CAPÍTULO 8 - ALUCINADAMENTE ALICE
8.
(ATENÇÃO: LEIA OS CAPÍTULOS ANTERIORES PARA ENTENDER A HISTÓRIA!)
Dez dias antes do baile da formatura, um rapaz tocou a campainha de casa para entregar uma encomenda dirigida à minha pessoa. Tratava-se de uma caixa grande de papelão azul marinho enfeitada com um laço de cetim rosado no qual prendia-se um cartão.
Minha curiosidade fez com que eu abrisse o presente imediatamente sem pestanejar. Mal podia acreditar no que estava vendo. A embalagem azul forrada de papel de seda branco abrigava um lindo vestido de festa, digno de uma princesa: longo, vermelho, de tecido nobre e encorpado, enfeitado com pedrarias distribuídas com elegância, além de um decote em V até o meio das costas. E, como se não bastasse, em um estojo aveludado encontrava-se um colar de pérolas.

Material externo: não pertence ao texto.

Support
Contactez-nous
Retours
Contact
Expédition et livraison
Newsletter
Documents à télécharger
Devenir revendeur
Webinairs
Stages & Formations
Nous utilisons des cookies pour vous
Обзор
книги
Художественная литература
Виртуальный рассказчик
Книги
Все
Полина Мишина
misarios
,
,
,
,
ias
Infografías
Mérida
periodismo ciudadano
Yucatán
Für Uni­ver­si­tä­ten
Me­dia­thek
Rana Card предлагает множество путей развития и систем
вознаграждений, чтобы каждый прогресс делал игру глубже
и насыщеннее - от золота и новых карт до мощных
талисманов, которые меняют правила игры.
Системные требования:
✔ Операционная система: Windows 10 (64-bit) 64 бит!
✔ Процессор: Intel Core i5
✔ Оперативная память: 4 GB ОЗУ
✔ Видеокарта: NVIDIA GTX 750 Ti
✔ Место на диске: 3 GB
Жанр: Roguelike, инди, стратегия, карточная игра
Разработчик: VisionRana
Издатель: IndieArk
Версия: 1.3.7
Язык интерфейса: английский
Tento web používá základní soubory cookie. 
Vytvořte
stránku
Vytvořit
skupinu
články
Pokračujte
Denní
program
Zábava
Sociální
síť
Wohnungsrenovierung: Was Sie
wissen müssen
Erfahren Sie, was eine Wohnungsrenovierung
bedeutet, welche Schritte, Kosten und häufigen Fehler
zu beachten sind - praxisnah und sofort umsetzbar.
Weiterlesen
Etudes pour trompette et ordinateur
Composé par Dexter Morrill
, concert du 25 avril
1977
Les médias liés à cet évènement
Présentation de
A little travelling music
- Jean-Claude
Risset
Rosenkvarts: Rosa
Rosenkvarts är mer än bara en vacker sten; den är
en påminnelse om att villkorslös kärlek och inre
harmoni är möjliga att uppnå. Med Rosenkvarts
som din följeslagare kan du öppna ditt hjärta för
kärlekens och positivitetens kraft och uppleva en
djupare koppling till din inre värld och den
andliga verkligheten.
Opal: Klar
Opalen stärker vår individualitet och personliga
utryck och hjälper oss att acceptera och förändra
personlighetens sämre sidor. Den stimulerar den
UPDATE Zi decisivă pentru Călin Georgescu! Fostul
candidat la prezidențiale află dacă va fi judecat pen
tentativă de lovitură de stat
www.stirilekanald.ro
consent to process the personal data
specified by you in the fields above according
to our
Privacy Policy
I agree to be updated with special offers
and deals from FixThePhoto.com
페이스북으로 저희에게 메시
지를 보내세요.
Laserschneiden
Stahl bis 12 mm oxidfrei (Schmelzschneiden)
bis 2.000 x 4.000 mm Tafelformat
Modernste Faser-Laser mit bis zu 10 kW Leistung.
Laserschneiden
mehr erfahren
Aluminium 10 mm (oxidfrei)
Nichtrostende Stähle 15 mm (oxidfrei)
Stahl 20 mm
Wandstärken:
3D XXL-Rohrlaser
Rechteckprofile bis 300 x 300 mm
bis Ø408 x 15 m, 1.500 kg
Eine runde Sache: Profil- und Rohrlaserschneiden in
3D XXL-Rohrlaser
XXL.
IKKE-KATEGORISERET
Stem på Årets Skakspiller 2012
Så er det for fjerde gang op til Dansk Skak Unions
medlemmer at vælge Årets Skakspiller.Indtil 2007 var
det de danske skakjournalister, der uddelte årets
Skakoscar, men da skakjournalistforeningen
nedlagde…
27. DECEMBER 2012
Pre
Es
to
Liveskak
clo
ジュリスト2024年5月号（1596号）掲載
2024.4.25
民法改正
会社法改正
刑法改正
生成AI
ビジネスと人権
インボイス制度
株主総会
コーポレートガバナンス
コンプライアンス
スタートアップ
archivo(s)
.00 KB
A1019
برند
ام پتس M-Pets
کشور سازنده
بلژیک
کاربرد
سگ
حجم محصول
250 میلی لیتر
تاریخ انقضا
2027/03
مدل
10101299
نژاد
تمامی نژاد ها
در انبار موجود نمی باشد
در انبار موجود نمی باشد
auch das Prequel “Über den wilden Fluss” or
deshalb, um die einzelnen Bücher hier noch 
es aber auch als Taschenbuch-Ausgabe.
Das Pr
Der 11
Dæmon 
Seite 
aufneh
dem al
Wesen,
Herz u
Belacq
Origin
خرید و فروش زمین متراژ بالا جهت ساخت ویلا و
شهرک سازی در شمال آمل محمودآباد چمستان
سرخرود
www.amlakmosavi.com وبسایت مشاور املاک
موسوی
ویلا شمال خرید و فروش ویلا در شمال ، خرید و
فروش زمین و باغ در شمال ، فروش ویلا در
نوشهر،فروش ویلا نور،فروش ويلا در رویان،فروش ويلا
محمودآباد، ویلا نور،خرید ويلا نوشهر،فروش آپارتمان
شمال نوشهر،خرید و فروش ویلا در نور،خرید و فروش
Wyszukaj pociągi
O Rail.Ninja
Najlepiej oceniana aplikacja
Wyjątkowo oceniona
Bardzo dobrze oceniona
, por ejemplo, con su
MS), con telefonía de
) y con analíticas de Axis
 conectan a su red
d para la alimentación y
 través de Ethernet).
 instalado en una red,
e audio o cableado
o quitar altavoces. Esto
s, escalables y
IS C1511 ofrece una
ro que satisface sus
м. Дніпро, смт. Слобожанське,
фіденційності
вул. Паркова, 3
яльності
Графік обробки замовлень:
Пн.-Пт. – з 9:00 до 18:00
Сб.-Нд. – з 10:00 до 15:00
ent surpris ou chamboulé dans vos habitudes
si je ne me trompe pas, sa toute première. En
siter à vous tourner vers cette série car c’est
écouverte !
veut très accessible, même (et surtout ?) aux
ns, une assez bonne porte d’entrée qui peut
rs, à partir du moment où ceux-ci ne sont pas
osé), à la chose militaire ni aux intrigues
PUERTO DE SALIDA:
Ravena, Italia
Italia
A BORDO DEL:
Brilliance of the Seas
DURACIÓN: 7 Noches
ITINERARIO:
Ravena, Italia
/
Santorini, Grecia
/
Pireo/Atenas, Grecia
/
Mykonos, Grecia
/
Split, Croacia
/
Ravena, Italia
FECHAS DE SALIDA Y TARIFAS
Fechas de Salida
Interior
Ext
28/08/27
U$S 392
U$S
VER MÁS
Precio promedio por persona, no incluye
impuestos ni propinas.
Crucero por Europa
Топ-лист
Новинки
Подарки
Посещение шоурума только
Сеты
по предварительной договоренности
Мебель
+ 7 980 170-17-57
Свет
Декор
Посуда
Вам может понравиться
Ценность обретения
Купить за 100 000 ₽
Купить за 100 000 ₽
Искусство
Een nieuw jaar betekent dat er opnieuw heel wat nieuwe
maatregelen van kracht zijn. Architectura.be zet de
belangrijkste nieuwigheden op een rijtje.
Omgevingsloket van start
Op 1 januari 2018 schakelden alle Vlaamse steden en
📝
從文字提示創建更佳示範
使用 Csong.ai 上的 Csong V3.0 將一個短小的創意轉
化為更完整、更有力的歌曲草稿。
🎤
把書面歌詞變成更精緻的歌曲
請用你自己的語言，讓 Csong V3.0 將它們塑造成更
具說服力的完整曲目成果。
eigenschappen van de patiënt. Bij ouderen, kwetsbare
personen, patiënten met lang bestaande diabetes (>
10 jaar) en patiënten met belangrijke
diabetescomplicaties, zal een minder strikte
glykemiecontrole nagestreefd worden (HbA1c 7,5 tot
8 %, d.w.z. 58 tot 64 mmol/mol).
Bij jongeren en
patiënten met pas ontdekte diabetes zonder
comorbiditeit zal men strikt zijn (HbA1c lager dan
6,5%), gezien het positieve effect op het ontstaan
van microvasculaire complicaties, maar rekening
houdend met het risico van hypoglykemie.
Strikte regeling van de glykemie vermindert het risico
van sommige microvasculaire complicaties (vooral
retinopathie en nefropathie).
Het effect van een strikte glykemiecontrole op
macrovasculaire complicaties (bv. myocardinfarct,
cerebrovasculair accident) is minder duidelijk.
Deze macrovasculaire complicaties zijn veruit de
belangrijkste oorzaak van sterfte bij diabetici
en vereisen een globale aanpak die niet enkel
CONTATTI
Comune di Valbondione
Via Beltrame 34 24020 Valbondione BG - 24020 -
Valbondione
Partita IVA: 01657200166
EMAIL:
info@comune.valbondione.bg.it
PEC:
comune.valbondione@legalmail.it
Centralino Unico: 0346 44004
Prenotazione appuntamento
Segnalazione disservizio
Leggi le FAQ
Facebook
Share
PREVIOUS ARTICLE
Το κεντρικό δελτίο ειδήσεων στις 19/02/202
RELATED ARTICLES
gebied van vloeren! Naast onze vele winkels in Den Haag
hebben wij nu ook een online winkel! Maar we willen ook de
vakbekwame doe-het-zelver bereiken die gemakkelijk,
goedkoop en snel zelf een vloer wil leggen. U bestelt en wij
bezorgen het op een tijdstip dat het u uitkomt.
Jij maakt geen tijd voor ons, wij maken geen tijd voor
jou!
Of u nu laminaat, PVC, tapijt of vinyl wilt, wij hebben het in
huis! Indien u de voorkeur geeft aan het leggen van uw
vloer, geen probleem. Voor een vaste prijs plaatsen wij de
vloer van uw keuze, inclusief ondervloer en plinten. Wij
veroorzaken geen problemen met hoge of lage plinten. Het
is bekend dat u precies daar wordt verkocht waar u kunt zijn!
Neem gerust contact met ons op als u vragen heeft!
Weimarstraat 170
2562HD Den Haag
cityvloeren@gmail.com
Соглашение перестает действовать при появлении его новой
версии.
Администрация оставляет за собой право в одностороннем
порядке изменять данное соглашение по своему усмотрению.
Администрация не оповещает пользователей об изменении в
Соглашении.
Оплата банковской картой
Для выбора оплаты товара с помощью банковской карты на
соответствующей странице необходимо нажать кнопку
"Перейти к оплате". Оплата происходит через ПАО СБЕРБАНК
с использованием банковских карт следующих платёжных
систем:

Fiquei com medo de abrir o cartão e descobrir que tinha sido um engano. Apenas um sonho bom que passara por minha vida... No entanto, sabia que precisava fazê-lo.
Respirei fundo e com meus dedos trêmulos abri o envelope. A mensagem conseguiu me surpreender mais do que o presente.
“Srta. Alice,
Sem dúvida alguma, fostes uma das alunas mais brilhantes que nossa cidade teve o privilégio de ver crescer. Tens em mim um grande admirador de sua dedicação aos estudos e de sua inteligência. Que seu futuro seja coroado do êxito de que és merecedora.
Agora que nossas famílias uniram-se como se fossem uma só, como amigo e prefeito, tomei a liberdade e concedi-me a honra de presenteá-la com um vestido à altura de sua beleza e graciosidade.
Com respeito.
Roberto.”
Eu tremia da cabeça aos pés quando terminei de ler. Abracei a caixa e fui correndo para o quarto. Tirei a roupa que vestia com rapidez. Tamanha era a vontade de provar o presente que, na afobação, uma das pernas da calça jeans enroscou-se no meu pé de modo a me fazer pular como saci pererê e não vindo ao chão apenas por um triz.
Quando olhei no espelho, a imagem refletida me emocionou. Pela primeira vez na vida me achei realmente bonita. O vestido parecia ter sido feito sob medida. Perfeitamente encaixado em meu corpo, deixava minhas formas femininas e sensuais, porém sem nenhuma vulgaridade. O colar de pérolas aumentava a beleza do visual. Lágrimas de emoção banharam o meu rosto. Jamais, nem no melhor dos meus sonhos, eu imaginei estar vestida com tanta elegância.
Será que Roberto era um homem gentil e eu tinha sido injusta com ele até agora? Ou o presente seria um jeito de conquistar minha amizade e comprar meu silêncio sobre o que eu vira ou pensara ter visto? De repente, lembrei-me do Sr. Wilson enchendo meus bolsos de guloseimas e da sensação agradável que me invadia por compartilhar um segredo e participar de algo proibido.
Como é da natureza humana acreditar naquilo que gostaria que fosse verdade, cheguei à conclusão de que não haveria nenhum problema em ficar com o vestido, caso meus pais não fossem contra, uma vez que não seria possível escondê-lo.
No começo da noite, quando meu pai chegou do trabalho, pedi para conversar com ele na presença de minha mãe. Mostrei o presente e o cartão a ambos, mas, é claro, que não contei sobre o episódio do prefeito com a neta.
Eles acharam bastante nobre a atitude de Roberto e ficaram agradecidos e emocionados com a gentileza demonstrada.
Sendo assim, aceitei o vestido acreditando não estar fazendo nada de errado. Talvez tenha sido a primeira grande mentira que contei a mim mesma para responder às forças que habitavam as profundezas de minha alma e me faziam refém de seus ardilosos desejos.